De plus, indépendant n’est pas synonyme de solitaire. Des communautés de consultants freelance comme Expertaly vous permettront d’être guidé dans vos choix de carrières, d’avoir accès à des missions dont vous n’auriez pas eu connaissance grâce à votre réseau personnel ou encore d’interagir avec d’autres consultants freelance. N’hésitez pas à vous impliquer dans des associations, auprès de la CCI de votre région ou encore dans des incubateurs. Le nombre de personnes voulant faire de votre projet une réussite vous surprendra !

 

7 – Avancez avec mesure

Etre consultant freelance c’est aussi être chef d’entreprise. Vous devez donc posséder d’excellentes compétences organisationnelles. Au fur et à mesure de vos missions, il deviendra sans doute intéressant d’engager un comptable ou les services d’une société extérieure. Avant cela, les consultants freelance peuvent se tourner vers des applications comme InvoiceBerry, Invoice to me ou Artinove pour mettre en place leur facturation et tenir leurs comptes.

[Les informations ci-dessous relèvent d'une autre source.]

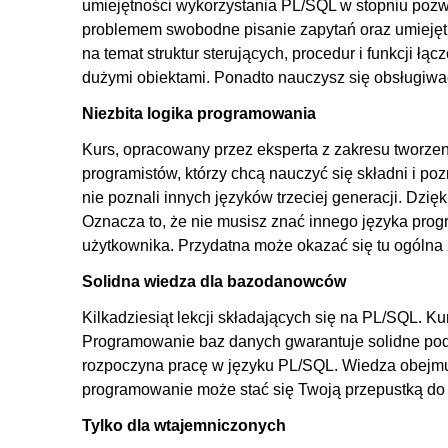
umiejętności wykorzystania PL/SQL w stopniu pozw
7.2. Kursor jawny
problemem swobodne pisanie zapytań oraz umiejętn
7.3. Kursor niejawny
na temat struktur sterujących, procedur i funkcji ł
dużymi obiektami. Ponadto nauczysz się obsługiw
8. Obsługa błędów
Niezbita logika programowania
8.1. Wprowadzenie do obsługi błędów
Kurs, opracowany przez eksperta z zakresu tworzen
8.2. DBMS_Warning
programistów, którzy chcą nauczyć się składni i po
8.3. Obsługa polecenia EXCEPTION
nie poznali innych języków trzeciej generacji. Dzię
8.4. Predefiniowane wyjątki
Oznacza to, że nie musisz znać innego języka pr
8.5. Tworzenie własnych wyjątków
użytkownika. Przydatna może okazać się tu ogólna
9. Praca na kolekcjach
Solidna wiedza dla bazodanowców
9.1. Wprowadzenie do kolekcji
Kilkadziesiąt lekcji składających się na PL/SQL.
9.2. Tablice asocjacyjne
Programowanie baz danych
gwarantuje solidne pod
rozpoczyna pracę w języku PL/SQL. Wiedza obejmuj
9.3. Varray
programowanie może stać się Twoją przepustką do i
9.4. Zagnieżdżone tabele
Tylko dla wtajemniczonych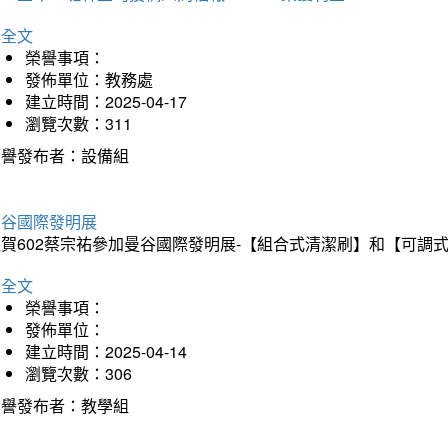
詳全文
榮譽事項：
發佈單位：教務處
建立時間：2025-04-17
瀏覽次數：311
榮譽發布者：設備組
曼谷國際發明展
狂賀602蔡宗祐參加曼谷國際發明展-【組合式清潔刷】和【可調
詳全文
榮譽事項：
發佈單位：
建立時間：2025-04-14
瀏覽次數：306
榮譽發布者：教學組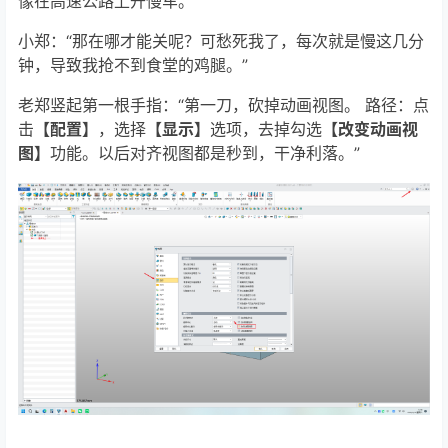
像在高速公路上开慢车。”
小郑：“那在哪才能关呢？可愁死我了，每次就是慢这几分
钟，导致我抢不到食堂的鸡腿。”
老郑竖起第一根手指：“第一刀，砍掉动画视图。 路径：点
击
【配置】
，选择
【显示】
选项，去掉勾选
【改变动画视
图】
功能。以后对齐视图都是秒到，干净利落。”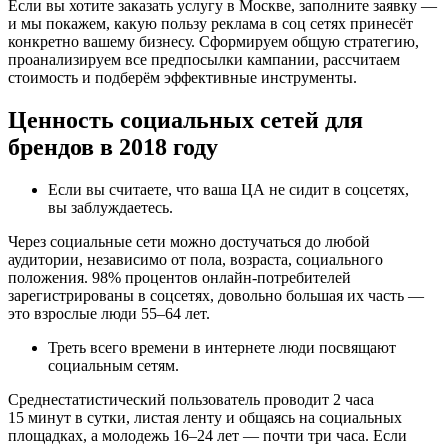
Если вы хотите заказать услугу в Москве, заполните заявку —
и мы покажем, какую пользу реклама в соц сетях принесёт
конкретно вашему бизнесу. Сформируем общую стратегию,
проанализируем все предпосылки кампании, рассчитаем
стоимость и подберём эффективные инструменты.
Ценность социальных сетей для
брендов в 2018 году
Если вы считаете, что ваша ЦА не сидит в соцсетях,
вы заблуждаетесь.
Через социальные сети можно достучаться до любой
аудитории, независимо от пола, возраста, социального
положения. 98% процентов онлайн-потребителей
зарегистрированы в соцсетях, довольно большая их часть —
это взрослые люди 55–64 лет.
Треть всего времени в интернете люди посвящают
социальным сетям.
Среднестатистический пользователь проводит 2 часа
15 минут в сутки, листая ленту и общаясь на социальных
площадках, а молодежь 16–24 лет — почти три часа. Если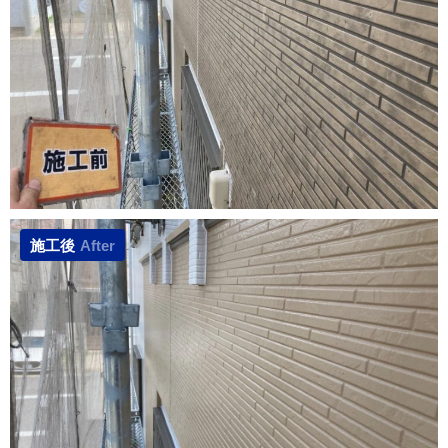
施工後
After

Comme dit auparavant, se lancer comme consultant freelance n’est pas sans risque. Il est donc primordial d’avoir un plan B dans le cas où vous n’y parviendriez pas malgré ces conseils. Par conséquent, il faut penser aux éventuels passages à vide avant de les rencontrer. Il se peut en effet que vous rencontriez des difficultés lors de votre première recherche de mission ou bien entre deux expériences.